Much to Josh's relief, Will's thoughts didn't appear to have taken the same route as hers. “So if I'm not a replacement for Whim, why did you suddenly decide to get an apprentice?”

“Long story short, each dream-walker kid gets a prophecy written at their birth, and mine said I would have an apprentice who showed up exactly when you did.”

After staring at her with the stunned expression of a dead fish, Will sputtered, “But I was just delivering a pizza. I wasn't even supposed to be there—Louis was.”

“And Louis wouldn't have been there if Deloise hadn't ordered pizza. I thought it was Louis, so she went ahead and arranged for him to show up at the house at the right time…”

“And I showed up instead,” Will finished. “I'm not supposed to be here.”

Josh felt guilty. She'd gotten him into this; she didn't want him to feel unwelcome. “My father keeps telling me that fate doesn't make mistakes. Maybe Deloise and the pizza and you delivering for Louis was what was meant to happen all along.”

Will leaned against the wall and rubbed the back of his neck. “I'm sorry, this is freaking me out a little.”
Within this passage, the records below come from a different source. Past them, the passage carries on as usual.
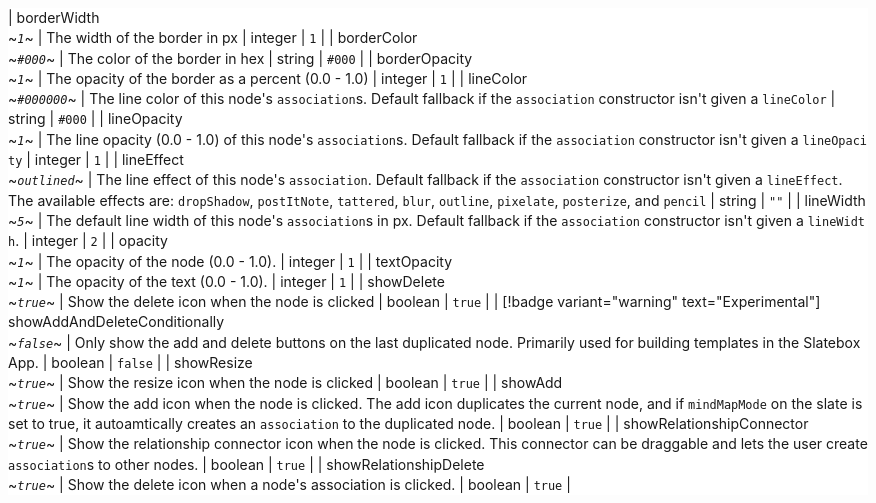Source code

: | borderWidth <br/> ~_`1`_~                                                                              | The width of the border in px                                                                                                                                                                                                                              | integer | `1`                |
| borderColor <br/> ~_`#000`_~                                                                           | The color of the border in hex                                                                                                                                                                                                                             | string  | `#000`             |
| borderOpacity <br/> ~_`1`_~                                                                            | The opacity of the border as a percent (0.0 - 1.0)                                                                                                                                                                                                         | integer | `1`                |
| lineColor <br/> ~_`#000000`_~                                                                          | The line color of this node's `association`s. Default fallback if the `association` constructor isn't given a `lineColor`                                                                                                                                  | string  | `#000`             |
| lineOpacity <br/> ~_`1`_~                                                                              | The line opacity (0.0 - 1.0) of this node's `association`s. Default fallback if the `association` constructor isn't given a `lineOpacity`                                                                                                                  | integer | `1`                |
| lineEffect <br/> ~_`outlined`_~                                                                        | The line effect of this node's `association`. Default fallback if the `association` constructor isn't given a `lineEffect`. The available effects are: `dropShadow`, `postItNote`, `tattered`, `blur`, `outline`, `pixelate`, `posterize`, and `pencil`    | string  | `""`               |
| lineWidth <br/> ~_`5`_~                                                                                | The default line width of this node's `association`s in px. Default fallback if the `association` constructor isn't given a `lineWidth`.                                                                                                                   | integer | `2`                |
| opacity <br/> ~_`1`_~                                                                                  | The opacity of the node (0.0 - 1.0).                                                                                                                                                                                                                       | integer | `1`                |
| textOpacity <br/> ~_`1`_~                                                                              | The opacity of the text (0.0 - 1.0).                                                                                                                                                                                                                       | integer | `1`                |
| showDelete <br/> ~_`true`_~                                                                            | Show the delete icon when the node is clicked                                                                                                                                                                                                              | boolean | `true`             |
| [!badge variant="warning" text="Experimental"]<br/>showAddAndDeleteConditionally <br/> ~_`false`_~     | Only show the add and delete buttons on the last duplicated node. Primarily used for building templates in the Slatebox App.                                                                                                                               | boolean | `false`            |
| showResize <br/> ~_`true`_~                                                                            | Show the resize icon when the node is clicked                                                                                                                                                                                                              | boolean | `true`             |
| showAdd <br/> ~_`true`_~                                                                               | Show the add icon when the node is clicked. The add icon duplicates the current node, and if `mindMapMode` on the slate is set to true, it autoamtically creates an `association` to the duplicated node.                                                  | boolean | `true`             |
| showRelationshipConnector <br/> ~_`true`_~                                                             | Show the relationship connector icon when the node is clicked. This connector can be draggable and lets the user create `association`s to other nodes.                                                                                                     | boolean | `true`             |
| showRelationshipDelete <br/> ~_`true`_~                                                                | Show the delete icon when a node's association is clicked.                                                                                                                                                                                                 | boolean | `true`             |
“Sorry,” Josh said, wishing she could reassure him, wishing she could reassure herself. Still rubbing his neck, Will looked at her from under his bangs. His blue eyes were wide with anxiety, but he smiled a forced smile. “It's okay. Did you want to show me your apartment?”
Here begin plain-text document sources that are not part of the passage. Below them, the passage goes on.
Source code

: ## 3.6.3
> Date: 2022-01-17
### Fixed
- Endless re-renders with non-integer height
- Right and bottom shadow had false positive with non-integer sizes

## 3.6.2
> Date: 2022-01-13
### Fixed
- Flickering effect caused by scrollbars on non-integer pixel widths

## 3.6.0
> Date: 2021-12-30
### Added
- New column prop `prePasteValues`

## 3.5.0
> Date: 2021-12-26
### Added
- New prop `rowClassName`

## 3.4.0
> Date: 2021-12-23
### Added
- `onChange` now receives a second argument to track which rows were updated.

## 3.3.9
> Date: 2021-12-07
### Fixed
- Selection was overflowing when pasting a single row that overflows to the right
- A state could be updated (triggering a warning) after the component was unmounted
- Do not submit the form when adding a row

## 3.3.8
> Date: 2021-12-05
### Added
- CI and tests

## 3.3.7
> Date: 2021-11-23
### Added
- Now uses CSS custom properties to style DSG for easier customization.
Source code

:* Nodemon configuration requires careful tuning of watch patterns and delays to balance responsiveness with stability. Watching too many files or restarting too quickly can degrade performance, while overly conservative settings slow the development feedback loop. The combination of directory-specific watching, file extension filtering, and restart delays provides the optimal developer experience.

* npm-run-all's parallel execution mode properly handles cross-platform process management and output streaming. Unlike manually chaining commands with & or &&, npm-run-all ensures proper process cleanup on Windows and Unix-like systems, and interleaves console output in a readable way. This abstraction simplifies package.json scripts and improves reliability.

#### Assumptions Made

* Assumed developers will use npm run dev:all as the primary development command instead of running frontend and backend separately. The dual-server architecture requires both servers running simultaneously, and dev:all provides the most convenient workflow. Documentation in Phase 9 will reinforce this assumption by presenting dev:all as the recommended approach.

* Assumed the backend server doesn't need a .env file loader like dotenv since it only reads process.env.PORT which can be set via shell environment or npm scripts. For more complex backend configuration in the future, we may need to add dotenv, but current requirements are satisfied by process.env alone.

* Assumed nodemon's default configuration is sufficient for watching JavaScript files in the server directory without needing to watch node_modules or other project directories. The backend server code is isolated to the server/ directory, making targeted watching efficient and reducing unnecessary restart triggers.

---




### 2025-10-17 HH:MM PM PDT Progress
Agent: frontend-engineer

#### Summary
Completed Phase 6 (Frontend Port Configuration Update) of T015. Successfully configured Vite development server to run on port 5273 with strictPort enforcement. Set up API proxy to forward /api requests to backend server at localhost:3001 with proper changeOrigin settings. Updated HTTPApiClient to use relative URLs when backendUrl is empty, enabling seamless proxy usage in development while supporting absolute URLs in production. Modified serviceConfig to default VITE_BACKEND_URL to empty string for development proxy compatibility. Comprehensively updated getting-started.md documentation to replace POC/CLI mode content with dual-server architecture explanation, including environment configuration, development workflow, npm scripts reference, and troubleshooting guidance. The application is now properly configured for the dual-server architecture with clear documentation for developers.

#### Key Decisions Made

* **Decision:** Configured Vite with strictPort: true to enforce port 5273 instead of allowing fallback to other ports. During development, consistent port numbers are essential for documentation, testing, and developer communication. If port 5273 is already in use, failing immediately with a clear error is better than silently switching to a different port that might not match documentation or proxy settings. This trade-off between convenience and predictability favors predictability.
“Oh, yeah.” Josh started up the stairs, but Will stopped her.

“Wait,” he said, gesturing to the second door on the landing. “Where does this lead?”
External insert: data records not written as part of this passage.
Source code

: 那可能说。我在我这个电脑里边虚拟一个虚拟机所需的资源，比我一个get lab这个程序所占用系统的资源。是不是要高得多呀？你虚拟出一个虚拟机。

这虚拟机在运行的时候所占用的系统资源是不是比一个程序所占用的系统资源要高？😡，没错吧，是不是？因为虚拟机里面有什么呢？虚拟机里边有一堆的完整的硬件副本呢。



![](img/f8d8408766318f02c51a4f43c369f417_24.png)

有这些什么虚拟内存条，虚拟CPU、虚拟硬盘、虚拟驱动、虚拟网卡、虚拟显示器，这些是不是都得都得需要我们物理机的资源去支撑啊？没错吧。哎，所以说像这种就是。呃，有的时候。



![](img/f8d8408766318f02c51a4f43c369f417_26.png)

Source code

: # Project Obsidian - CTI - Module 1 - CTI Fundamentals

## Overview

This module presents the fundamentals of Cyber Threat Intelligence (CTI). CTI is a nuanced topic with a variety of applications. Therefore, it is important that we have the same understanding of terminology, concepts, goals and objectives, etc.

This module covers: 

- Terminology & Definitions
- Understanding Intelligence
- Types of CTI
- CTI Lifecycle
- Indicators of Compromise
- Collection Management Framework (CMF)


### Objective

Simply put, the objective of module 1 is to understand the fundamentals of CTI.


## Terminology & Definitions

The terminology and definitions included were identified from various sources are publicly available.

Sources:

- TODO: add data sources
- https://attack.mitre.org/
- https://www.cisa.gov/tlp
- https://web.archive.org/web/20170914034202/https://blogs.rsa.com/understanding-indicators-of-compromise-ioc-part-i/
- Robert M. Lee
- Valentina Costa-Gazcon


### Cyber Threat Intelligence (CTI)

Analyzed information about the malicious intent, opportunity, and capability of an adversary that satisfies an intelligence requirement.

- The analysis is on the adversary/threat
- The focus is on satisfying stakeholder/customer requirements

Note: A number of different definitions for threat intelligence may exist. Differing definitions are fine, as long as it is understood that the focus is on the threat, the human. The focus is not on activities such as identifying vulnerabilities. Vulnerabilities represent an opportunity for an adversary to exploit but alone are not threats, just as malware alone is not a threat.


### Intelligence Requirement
She had been hoping he wouldn't ask. “There's another apartment here. But it's empty.”

He didn't push.
He doesn't know there's anything to find,
she reminded herself. She wondered what would happen when he found out about Ian and Haley, and how long she was allowed to not mention them before it was actually keeping a secret.

After touring the Weavers' third-floor apartment, they went downstairs to the library, put the quilt Dustine had given them on the table, and unrolled it ever so carefully. Every stitch felt as breakable as the threads of a spider's web.

Josh opened the final fold and sucked in a deep breath. Will came around the table to see the quilt right side up, and they stood next to each other in total silence for more than a minute, staring.

“Someone spent months on this,” Will said.

“More like years. This is … I can't believe I've never seen this.”

The quilt was approximately three by four feet. It depicted three circles overlapping, each connected to the other by an archway. In the empty spaces of the corners, the quilt showed the contents of each world. The World: tiny women having tea; lions prowling between high grasses; a glittering fire built inside the smooth, curving walls of an igloo. The Dream: uniformed rats performing ballet; people running upside down as they fled from a manticore; machete-wielding clowns with painted mouths full of sharp metal teeth. Death: faceless human forms made of luminous golden silk who towered over the ash-colored people filing into their world. Every fabric type imaginable had been used, and each fingernail-sized bit of colored cloth looked like the stroke of a paintbrush.